== TASKS ==
**a.** Please extract the passage from the Windows 10 update notice starting with "Berkeley Lab IT has" and going on through "reboot is completed.".
**b.** Decide whether each statement below agrees with the Windows 10 update notice. Answer yes or no for each and quote the words of the notice that decide it.
(i) The Cyber Security group has identified CVE-2020-0601 as a mandatory update.
(ii) After a BigFix Reboot Reminder appears, the system is protected even before it restarts.
(iii) After the updates from a BigFix patch notification are installed, the user must restart the system manually.
**c.** Carry on the Windows 10 update notice from the point where it stops.

== EXERCISE TEXT ==
⟨

Berkeley Lab IT has released Microsoft’s latest updates for Windows 10, which contains patches for multiple critical security vulnerabilities. One of these, CVE-2020-0601, has been identified by the Cyber Security group as a mandatory update. As such, all Windows 10 systems at the Lab MUST be updated, and may be blocked from the network if they are out of compliance.
Most systems have already been updated using the recommended Windows Update settings, but there are still many systems which remain vulnerable. To address these remaining vulnerable systems, Berkeley Lab IT is using BigFix to ensure patches are updated:
If you get a Reboot Reminder from BigFix, it means that Windows is attempting to install updates, and needs to be restarted to complete the process. Your system will remain vulnerable until the reboot is completed.
For systems that are not getting automatically updated, BigFix will prompt you to install the updates directly from our BigFix server. If you get a BigFix patch notification, you will need to take recommended actions in order to protect your system. BigFix will reboot your system upon completion.

⟩

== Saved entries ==

⟨

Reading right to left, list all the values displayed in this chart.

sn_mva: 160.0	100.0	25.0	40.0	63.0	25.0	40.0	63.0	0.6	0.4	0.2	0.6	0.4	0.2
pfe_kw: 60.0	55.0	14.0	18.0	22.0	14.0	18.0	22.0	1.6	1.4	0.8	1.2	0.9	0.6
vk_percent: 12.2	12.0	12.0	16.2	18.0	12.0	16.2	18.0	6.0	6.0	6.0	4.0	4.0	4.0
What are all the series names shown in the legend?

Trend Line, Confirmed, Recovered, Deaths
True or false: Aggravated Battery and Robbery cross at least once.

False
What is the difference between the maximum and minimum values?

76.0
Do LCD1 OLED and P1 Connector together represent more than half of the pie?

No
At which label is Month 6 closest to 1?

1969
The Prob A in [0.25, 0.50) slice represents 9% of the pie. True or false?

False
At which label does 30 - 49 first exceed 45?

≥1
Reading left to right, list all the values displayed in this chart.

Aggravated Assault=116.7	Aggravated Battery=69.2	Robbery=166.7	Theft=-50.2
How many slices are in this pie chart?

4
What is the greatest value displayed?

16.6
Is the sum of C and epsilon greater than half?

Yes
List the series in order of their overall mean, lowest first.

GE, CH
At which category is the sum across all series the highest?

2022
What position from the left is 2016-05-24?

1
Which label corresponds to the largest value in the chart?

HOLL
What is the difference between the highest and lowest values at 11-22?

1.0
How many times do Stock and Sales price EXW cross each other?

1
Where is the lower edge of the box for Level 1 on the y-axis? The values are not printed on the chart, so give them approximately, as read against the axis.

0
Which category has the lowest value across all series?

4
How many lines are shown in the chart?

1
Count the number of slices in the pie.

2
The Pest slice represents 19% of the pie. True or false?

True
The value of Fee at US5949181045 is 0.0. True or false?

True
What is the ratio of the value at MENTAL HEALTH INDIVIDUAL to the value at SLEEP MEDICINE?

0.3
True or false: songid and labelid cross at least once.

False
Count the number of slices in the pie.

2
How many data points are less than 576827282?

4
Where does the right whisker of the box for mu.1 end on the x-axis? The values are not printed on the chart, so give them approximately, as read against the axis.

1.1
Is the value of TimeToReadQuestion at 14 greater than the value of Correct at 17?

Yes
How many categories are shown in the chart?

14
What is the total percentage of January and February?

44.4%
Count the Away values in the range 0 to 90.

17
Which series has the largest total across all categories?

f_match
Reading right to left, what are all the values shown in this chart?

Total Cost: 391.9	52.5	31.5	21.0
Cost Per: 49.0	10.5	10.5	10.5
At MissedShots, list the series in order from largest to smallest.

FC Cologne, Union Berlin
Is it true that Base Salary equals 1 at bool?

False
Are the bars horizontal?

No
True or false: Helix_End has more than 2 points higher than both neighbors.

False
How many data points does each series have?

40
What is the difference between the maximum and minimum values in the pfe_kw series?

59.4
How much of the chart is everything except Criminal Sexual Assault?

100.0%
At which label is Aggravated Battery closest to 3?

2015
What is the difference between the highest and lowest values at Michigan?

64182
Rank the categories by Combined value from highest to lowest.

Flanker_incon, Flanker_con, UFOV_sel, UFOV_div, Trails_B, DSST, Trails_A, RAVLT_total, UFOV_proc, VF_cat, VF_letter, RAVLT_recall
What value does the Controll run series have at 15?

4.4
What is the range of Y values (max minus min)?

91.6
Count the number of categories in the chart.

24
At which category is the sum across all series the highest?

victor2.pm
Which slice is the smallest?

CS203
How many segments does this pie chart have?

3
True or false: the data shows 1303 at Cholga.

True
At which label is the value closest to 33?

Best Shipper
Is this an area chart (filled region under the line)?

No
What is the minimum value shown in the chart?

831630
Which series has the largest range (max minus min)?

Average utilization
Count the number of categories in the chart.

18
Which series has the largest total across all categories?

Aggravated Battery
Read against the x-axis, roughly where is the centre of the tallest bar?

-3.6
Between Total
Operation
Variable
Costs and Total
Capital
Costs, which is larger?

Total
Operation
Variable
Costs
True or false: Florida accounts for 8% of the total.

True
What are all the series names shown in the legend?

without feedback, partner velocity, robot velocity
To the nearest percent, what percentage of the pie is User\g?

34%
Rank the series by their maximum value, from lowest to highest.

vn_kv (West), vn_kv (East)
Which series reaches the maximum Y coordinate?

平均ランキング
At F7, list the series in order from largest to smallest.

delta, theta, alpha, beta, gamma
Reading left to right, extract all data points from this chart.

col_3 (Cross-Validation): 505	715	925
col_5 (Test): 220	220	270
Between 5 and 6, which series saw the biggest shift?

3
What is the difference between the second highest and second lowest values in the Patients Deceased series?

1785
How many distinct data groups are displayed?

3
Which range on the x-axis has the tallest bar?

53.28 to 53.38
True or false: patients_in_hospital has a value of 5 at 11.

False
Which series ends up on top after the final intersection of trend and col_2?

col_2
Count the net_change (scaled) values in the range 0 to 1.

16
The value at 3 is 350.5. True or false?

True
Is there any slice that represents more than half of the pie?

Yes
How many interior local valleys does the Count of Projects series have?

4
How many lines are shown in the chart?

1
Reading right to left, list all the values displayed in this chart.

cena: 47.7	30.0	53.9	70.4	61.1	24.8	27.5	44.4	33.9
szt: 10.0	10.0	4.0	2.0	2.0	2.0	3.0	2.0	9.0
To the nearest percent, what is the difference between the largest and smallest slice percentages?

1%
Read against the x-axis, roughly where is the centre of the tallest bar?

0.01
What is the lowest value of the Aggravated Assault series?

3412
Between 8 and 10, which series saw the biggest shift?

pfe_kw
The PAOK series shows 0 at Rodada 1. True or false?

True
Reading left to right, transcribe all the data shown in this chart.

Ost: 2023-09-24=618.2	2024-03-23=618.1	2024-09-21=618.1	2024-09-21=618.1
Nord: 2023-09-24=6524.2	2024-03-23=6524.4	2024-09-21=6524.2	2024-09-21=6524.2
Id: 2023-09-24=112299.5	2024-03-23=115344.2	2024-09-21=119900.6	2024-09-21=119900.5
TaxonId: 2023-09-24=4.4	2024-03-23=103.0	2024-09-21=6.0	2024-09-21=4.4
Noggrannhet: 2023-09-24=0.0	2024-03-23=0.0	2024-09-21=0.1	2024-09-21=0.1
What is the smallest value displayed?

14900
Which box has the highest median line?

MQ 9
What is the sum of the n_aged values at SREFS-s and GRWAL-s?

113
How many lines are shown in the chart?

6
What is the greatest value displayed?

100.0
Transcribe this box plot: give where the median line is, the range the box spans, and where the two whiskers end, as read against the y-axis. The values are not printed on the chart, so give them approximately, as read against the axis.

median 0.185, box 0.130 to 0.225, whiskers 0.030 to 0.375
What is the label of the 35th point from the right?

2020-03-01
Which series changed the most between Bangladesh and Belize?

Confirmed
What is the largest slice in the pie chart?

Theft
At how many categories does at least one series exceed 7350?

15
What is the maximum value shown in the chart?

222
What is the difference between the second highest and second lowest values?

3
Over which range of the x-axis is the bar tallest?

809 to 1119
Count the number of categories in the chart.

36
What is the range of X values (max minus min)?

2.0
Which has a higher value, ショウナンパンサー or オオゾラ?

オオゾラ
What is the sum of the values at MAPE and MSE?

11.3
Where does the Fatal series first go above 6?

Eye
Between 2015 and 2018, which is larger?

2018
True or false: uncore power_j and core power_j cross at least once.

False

⟩

== SOLVED PROBLEMS ==
**a.**
Berkeley Lab IT has released Microsoft’s latest updates for Windows 10, which contains patches for multiple critical security vulnerabilities. One of these, CVE-2020-0601, has been identified by the Cyber Security group as a mandatory update. As such, all Windows 10 systems at the Lab MUST be updated, and may be blocked from the network if they are out of compliance.
Most systems have already been updated using the recommended Windows Update settings, but there are still many systems which remain vulnerable. To address these remaining vulnerable systems, Berkeley Lab IT is using BigFix to ensure patches are updated:
If you get a Reboot Reminder from BigFix, it means that Windows is attempting to install updates, and needs to be restarted to complete the process. Your system will remain vulnerable until the reboot is completed.

**b.**
(i) Yes: "One of these, CVE-2020-0601, has been identified by the Cyber Security group as a mandatory update."
(ii) No: "Your system will remain vulnerable until the reboot is completed."
(iii) No: "BigFix will reboot your system upon completion."

**c.**
Please note that systems which are enrolled in BigFix Passive Management Mode will not be patched or rebooted by BigFix, and users are responsible for installing required updates by running Windows Update. For information regarding Windows Update, see Microsoft’s site, Update Windows 10.
Thanks to Windows Server Update Service (WSUS), Windows Reboot Reminders, and BigFix, IT User Support is able to identify vulnerable software running on LBL systems. If you wish to receive proactive communications regarding the health of your computer, you can Download BigFix and install it. If you have further questions about BigFix, please Request Help.
Reminder: always keep your operating system up to date, your applications patched, and your system rebooted at least once a week! Follow IT Best Practices to ensure computer health.